Often taking no physical form, the Ultimate Deceiver emerges as an attitude, a seductively daring thought or modish innovation, promising an ecstatic high on drugs or self-gratification in a plethora of materialism and selfishness.

“You got no reason to be scared of me,” says Mephistopheles the Mendacious. “Look how long you’ve lived with your wife.”

“Hey, babe, gals are entitled to sexual experimentation now, just like guys.”

Horne - - Devil - - 2

“Get with it, man, internet porn’ll turn you on. It’s harmless.”

“You poor thing, you deserve a little fun.”

“Honey, that workaholic nerd neglects you. Make him cry in his beer.”

“Witchcraft’s the hot thing, you’ll get a rush out of these rites.”
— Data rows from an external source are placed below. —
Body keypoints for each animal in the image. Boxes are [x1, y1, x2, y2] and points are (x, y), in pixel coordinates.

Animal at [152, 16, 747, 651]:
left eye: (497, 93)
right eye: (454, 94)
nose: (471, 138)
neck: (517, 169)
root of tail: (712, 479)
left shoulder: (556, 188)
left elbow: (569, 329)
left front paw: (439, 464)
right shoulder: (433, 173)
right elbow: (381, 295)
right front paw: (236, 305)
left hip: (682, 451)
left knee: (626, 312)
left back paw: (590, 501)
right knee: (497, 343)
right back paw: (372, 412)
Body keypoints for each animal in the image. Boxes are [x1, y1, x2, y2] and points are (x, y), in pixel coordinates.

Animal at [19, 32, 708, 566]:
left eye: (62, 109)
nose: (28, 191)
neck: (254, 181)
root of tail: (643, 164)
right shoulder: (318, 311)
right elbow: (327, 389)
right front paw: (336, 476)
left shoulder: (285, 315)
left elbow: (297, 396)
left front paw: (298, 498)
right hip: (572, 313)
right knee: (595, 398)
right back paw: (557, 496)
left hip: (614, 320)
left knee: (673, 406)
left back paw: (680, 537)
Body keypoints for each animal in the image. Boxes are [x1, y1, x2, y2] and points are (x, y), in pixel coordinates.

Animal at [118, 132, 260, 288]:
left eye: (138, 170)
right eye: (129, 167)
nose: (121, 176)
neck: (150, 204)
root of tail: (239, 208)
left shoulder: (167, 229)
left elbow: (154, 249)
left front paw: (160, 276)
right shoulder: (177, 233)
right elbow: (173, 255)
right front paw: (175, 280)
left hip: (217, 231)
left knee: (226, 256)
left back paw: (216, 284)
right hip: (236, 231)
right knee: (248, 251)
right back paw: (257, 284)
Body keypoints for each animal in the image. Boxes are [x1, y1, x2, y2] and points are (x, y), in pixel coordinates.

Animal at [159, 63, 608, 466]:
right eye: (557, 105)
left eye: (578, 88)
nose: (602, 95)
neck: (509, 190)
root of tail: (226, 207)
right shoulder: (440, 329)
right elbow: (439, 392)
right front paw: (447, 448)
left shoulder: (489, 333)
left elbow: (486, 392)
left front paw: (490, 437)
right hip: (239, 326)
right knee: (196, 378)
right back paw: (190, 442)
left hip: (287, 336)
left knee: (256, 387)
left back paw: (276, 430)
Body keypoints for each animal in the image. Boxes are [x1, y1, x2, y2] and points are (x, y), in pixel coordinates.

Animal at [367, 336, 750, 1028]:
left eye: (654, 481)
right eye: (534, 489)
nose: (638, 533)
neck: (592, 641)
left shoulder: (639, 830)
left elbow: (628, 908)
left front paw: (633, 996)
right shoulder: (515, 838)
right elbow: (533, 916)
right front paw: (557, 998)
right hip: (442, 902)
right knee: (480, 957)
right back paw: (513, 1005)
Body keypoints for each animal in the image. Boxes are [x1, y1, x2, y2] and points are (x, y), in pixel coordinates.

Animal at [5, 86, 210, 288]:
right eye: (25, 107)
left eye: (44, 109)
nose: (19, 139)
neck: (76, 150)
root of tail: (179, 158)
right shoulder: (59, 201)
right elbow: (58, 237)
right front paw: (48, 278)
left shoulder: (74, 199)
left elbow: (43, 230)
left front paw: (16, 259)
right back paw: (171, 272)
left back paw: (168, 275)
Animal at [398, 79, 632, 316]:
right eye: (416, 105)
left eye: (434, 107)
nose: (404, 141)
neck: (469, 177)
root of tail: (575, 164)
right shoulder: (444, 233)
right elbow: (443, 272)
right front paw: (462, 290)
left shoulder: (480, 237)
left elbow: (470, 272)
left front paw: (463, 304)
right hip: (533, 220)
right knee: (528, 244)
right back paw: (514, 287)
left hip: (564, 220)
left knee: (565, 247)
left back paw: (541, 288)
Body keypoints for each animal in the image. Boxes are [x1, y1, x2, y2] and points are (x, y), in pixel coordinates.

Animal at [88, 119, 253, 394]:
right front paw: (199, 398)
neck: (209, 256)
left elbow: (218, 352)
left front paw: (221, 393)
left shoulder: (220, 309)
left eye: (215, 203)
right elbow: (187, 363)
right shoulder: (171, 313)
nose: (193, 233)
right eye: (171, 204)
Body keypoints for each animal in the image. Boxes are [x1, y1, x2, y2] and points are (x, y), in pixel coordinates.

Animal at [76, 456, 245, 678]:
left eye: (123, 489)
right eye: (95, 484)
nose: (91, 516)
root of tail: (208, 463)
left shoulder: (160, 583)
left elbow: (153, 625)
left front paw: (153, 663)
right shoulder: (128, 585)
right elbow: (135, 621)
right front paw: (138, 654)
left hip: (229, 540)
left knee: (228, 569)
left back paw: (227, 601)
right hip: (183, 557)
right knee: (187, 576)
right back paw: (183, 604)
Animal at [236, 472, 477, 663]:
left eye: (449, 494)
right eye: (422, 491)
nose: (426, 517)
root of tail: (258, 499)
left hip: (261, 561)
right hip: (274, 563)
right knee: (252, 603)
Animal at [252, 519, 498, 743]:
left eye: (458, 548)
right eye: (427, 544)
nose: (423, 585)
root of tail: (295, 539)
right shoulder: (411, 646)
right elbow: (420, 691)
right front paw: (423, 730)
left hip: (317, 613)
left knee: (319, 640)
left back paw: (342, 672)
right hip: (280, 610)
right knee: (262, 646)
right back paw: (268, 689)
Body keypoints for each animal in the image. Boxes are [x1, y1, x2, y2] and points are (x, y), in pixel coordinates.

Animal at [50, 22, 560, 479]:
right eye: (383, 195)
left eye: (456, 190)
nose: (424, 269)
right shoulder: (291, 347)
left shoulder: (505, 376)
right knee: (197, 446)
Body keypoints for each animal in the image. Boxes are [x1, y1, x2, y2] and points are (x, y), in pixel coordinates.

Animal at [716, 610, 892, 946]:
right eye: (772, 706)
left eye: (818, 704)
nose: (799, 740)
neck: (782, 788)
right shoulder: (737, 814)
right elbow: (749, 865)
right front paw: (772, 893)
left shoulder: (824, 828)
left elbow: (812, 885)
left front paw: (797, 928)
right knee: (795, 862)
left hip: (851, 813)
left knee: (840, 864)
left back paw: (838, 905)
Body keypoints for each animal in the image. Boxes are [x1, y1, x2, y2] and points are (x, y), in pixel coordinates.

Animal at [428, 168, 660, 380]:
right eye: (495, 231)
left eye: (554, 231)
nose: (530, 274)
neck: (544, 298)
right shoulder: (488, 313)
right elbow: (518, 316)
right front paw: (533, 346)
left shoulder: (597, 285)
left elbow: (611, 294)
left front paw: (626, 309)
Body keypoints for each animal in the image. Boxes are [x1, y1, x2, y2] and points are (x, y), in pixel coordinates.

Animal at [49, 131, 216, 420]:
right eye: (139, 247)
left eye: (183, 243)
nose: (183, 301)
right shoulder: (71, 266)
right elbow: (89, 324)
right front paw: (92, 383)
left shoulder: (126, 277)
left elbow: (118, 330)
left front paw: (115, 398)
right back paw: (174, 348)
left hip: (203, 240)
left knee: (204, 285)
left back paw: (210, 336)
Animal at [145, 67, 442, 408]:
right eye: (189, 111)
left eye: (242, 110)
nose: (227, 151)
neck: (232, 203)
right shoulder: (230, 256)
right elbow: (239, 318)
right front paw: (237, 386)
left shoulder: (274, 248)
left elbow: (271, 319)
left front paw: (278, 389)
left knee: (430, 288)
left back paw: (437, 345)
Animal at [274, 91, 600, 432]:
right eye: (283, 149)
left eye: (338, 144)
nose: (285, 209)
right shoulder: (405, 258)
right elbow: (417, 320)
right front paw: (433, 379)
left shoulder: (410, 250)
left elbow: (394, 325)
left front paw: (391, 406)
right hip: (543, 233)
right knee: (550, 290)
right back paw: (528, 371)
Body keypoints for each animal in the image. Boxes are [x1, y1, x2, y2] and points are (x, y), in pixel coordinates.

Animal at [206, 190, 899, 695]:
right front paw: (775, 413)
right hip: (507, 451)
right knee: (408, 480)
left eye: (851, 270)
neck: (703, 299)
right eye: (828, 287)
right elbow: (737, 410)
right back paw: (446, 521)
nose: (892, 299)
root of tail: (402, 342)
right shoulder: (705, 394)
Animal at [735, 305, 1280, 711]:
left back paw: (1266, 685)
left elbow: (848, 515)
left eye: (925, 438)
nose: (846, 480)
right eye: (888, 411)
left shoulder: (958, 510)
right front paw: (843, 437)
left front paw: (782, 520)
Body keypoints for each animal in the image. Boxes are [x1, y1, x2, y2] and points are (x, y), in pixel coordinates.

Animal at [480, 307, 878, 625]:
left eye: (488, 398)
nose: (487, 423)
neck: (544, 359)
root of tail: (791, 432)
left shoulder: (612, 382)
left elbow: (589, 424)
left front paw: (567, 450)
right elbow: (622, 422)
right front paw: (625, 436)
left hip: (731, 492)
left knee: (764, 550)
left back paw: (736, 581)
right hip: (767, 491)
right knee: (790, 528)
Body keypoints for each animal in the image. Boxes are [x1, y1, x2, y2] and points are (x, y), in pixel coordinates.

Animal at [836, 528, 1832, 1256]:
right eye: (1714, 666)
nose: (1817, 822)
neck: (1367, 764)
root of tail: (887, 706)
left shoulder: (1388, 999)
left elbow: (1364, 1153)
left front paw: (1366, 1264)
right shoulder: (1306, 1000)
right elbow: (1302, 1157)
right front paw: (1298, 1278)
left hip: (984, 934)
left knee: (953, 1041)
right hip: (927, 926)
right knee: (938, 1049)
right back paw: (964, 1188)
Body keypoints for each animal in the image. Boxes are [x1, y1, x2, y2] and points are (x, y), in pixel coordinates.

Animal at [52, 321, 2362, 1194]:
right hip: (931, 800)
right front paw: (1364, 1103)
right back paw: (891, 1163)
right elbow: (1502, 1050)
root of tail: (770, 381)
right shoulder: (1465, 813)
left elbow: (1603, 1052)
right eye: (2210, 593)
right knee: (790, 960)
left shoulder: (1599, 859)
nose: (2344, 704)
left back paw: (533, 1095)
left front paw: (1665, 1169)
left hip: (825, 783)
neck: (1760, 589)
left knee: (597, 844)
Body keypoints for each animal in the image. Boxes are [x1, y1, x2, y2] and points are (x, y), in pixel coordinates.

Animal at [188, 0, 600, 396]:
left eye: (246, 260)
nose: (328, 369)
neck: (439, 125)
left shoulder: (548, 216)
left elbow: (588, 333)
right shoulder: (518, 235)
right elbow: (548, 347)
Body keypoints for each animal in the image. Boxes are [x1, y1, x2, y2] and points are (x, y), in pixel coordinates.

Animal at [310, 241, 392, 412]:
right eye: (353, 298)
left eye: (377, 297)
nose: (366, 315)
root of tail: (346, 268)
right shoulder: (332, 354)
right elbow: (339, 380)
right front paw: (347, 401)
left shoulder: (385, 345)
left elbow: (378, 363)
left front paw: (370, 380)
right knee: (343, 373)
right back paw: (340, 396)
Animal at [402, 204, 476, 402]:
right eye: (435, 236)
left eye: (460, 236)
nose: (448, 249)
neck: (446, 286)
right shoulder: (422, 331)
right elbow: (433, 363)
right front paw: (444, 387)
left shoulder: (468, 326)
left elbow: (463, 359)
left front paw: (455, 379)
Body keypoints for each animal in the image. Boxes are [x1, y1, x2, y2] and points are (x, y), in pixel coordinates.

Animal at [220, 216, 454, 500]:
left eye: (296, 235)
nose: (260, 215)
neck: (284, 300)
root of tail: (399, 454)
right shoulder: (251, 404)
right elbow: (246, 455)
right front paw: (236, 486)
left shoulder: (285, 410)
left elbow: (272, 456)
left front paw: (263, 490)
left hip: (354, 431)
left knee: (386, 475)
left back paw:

If we mentally indulge such inclinations, they gradually change us, then translate into action. We become what we think about.

Old Scratch turns our values topsy-turvy, indoctrinating us with counterfeit “tolerance,” the fallacy that accepting any and all behavior is cool, broadminded, enlightened; and that censuring any, narrow-minded, intolerant, and politically incorrect. “Fair is foul, and foul is fair,” chanted the witches in Macbeth.

The thing is, we have to judge behavior - - though without condemning - - for some types are cruelly devastating, not only to indulgers, but to those they influence. For several generations adults have destroyed boundaries, though most young people desire such security. We have taught our children that it’s delightful to celebrate high school graduation with extravagant excursions, drugs, recreational sex, excessive use of alcohol, and we and they have suffered excruciating consequences. Sporting with the devil inevitably spawns malignant repercussions for individuals, their families, people they don’t even know, and society in general. In our time it has propagated moral chaos.

Yet this has happened before. Gibbon’s The Decline and Fall of the Roman Empire describes similar conditions, as do tomes depicting ancient Greece’s final century of western world domination. Our technology has masked the parallels. Human behavior has degenerated almost to the abysmal nadir that caused those and other once ascendant world powers to be overcome by disciplined foes. “America is great because it is good,” proclaimed Alexis de Toqueville. “If it ceases to be good, it will cease to be great.”

Those of us who scoff at the idiocy of amusing oneself by teasing a savage animal might be well advised to contemplate the societal monster we are creating, in which increasing violence, drug usage, dishonesty, corruption, and blatant immorality are the accepted norm. Complacently, we indulge in them with the arrogant insensitivity brought on by a plague of universal blasé acceptance.

T.S. Eliot wrote that the only hope for modern society is a return to traditional religious values. William Golding’s novel Lord of the Flies shows us that civilization is fragile, poised precariously upon adherence to certain timeless precepts. Without these, humans revert to savagery, to the level of lower animals.

We still have choices. In this new year perhaps each of us should identify his or her personal beast and decline the devil’s table. We can tell Old Arch-Tempter, “Get lost, Creep, before I am. I’m through being fake cool and politically correct. I’m going to face and stand for truth and values and help other people. Minus you, there’s more fun to be had, anyway. You know where you can go, but without me.” By so doing, observing the qualitative distinction between judging behavior and judging people, we can indeed change society.

It’s the tiger that dines on the would-be rider, and a long spoon does no good if the chicken cordon bleu is poisoned.